### GIVEN PASSAGE
[Start of section]

Near the beginning of the speech, for example, he describes at length a complaint received from a young graduate about the difficulties created by officials when he tried to establish a bookshop in social sciences.   He also speaks vividly about the credit crisis in June, when interest rates temporarily reached 28%, detailing the risks this created for economic stability in an inter-connected world.

The he goes on to talk of the importance of stimulating domestic demand, reminding his audience that China’s average GDP/capita is just $6000 and only $3000 in Western China (by comparison, the US is nearly 10 times wealthier at $51000).  But he stresses that existing over-capacity means these jobs should not just be in manufacturing, as in the past.  Instead they need to be in services, in areas such as “pension and health services”, as people can currently wait “30 or even 40 years” for a place in a state nursing home.

Equally, he gives vivid details of life for the 40 million people who still live in shanty towns, based on his personal visits.  He describes one such town, where “several hundred people shared one bathroom”, and people didn’t dare to burn coal at night for fear of carbon monoxide poisoning.  They instead “not only had to cover themselves with quilts, but also keep their daytime clothes on”.

He is also very revealing about China’s continuing dependence on exports, due to its need for jobs – saying 30m are employed directly, and 100m indirectly.  This leads him on to recognise that “a trade war has emerged.  Every country is trying to protect its own industries”.

[End of section]

### DATA EXTRACT
[Start of section]

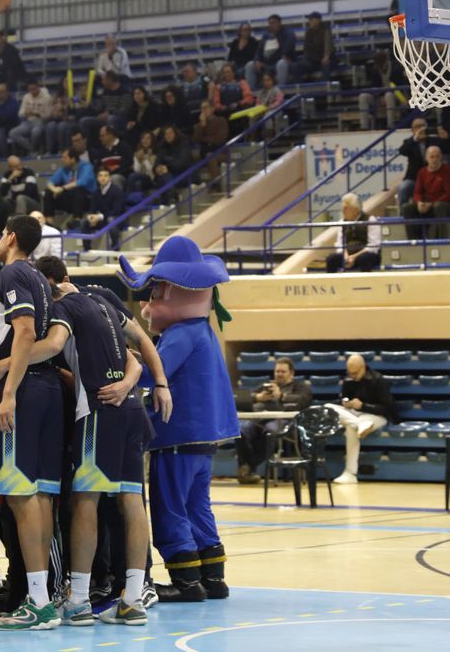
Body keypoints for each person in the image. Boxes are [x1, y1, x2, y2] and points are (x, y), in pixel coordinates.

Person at [32, 256, 167, 627]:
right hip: (130, 411)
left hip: (97, 410)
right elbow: (136, 354)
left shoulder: (64, 307)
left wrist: (10, 363)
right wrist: (143, 384)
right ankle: (134, 595)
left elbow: (54, 343)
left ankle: (77, 600)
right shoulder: (105, 305)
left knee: (85, 501)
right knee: (132, 500)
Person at [118, 235, 230, 604]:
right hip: (203, 438)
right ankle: (213, 578)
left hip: (177, 435)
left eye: (154, 293)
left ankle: (185, 582)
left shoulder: (181, 334)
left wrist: (127, 358)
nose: (149, 303)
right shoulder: (203, 332)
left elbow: (153, 374)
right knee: (198, 505)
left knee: (170, 507)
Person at [0, 215, 64, 629]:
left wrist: (8, 387)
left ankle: (37, 602)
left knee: (20, 495)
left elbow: (27, 333)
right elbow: (50, 343)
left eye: (0, 232)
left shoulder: (12, 271)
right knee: (42, 497)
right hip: (48, 392)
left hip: (25, 391)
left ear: (11, 237)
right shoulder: (41, 280)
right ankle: (44, 594)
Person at [233, 359, 312, 486]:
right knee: (239, 431)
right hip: (258, 421)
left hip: (284, 423)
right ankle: (246, 469)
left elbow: (302, 401)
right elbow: (241, 400)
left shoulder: (300, 387)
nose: (279, 374)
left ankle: (249, 467)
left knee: (271, 431)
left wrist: (281, 396)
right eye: (277, 371)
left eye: (283, 371)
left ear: (291, 373)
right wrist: (257, 397)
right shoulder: (266, 387)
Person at [327, 353, 395, 485]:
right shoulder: (348, 381)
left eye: (355, 373)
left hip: (376, 416)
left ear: (363, 367)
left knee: (351, 428)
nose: (352, 376)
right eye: (350, 373)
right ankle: (360, 425)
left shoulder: (378, 380)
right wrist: (345, 403)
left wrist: (364, 406)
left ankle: (350, 473)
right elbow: (343, 399)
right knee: (328, 407)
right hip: (355, 416)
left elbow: (387, 409)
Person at [401, 145, 450, 240]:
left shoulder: (448, 170)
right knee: (407, 208)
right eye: (432, 157)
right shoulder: (422, 172)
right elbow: (417, 192)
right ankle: (414, 241)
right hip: (427, 204)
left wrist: (431, 204)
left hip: (445, 204)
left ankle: (440, 240)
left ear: (441, 158)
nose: (434, 159)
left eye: (437, 156)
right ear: (426, 158)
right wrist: (419, 202)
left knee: (438, 207)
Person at [325, 193, 379, 273]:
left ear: (355, 209)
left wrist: (354, 257)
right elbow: (340, 243)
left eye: (345, 208)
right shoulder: (342, 222)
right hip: (348, 254)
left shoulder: (370, 220)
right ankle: (333, 284)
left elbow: (373, 245)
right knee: (331, 259)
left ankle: (365, 283)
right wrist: (346, 256)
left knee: (364, 259)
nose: (342, 211)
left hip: (366, 254)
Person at [44, 149, 94, 220]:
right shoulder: (63, 169)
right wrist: (54, 189)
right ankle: (49, 223)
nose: (62, 159)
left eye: (65, 157)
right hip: (70, 199)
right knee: (48, 192)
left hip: (86, 199)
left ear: (73, 159)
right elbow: (49, 181)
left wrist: (62, 188)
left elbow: (82, 182)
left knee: (78, 190)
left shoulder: (87, 167)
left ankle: (77, 221)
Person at [9, 81, 53, 156]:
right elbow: (20, 113)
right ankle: (32, 149)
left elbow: (49, 115)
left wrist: (38, 114)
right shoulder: (26, 97)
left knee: (35, 132)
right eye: (30, 89)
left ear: (38, 87)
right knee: (12, 133)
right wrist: (25, 113)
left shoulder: (47, 97)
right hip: (28, 121)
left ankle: (33, 151)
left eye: (34, 89)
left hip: (41, 121)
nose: (32, 91)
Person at [300, 12, 335, 82]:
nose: (309, 21)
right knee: (296, 66)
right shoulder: (308, 32)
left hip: (325, 59)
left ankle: (325, 86)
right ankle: (300, 88)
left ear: (317, 20)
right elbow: (306, 48)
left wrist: (326, 56)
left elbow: (328, 44)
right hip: (312, 60)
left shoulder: (326, 30)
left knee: (326, 64)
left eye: (311, 19)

[End of section]

### WORK INSTRUCTION 1
Answer these questions from the passage on the speech:
(a) What level did interest rates temporarily reach during the credit crisis in June?
(b) How many people still live in shanty towns?
(c) How many people are directly employed because of exports?
### WORK INSTRUCTION 2
Repeat the stretch of the passage on the speech from "The he goes" through "state nursing home.", word for word.

### ANSWER SPACE 1
(a) 28%
(b) 40 million
(c) 30 million

### ANSWER SPACE 2
The he goes on to talk of the importance of stimulating domestic demand, reminding his audience that China’s average GDP/capita is just $6000 and only $3000 in Western China (by comparison, the US is nearly 10 times wealthier at $51000).  But he stresses that existing over-capacity means these jobs should not just be in manufacturing, as in the past.  Instead they need to be in services, in areas such as “pension and health services”, as people can currently wait “30 or even 40 years” for a place in a state nursing home.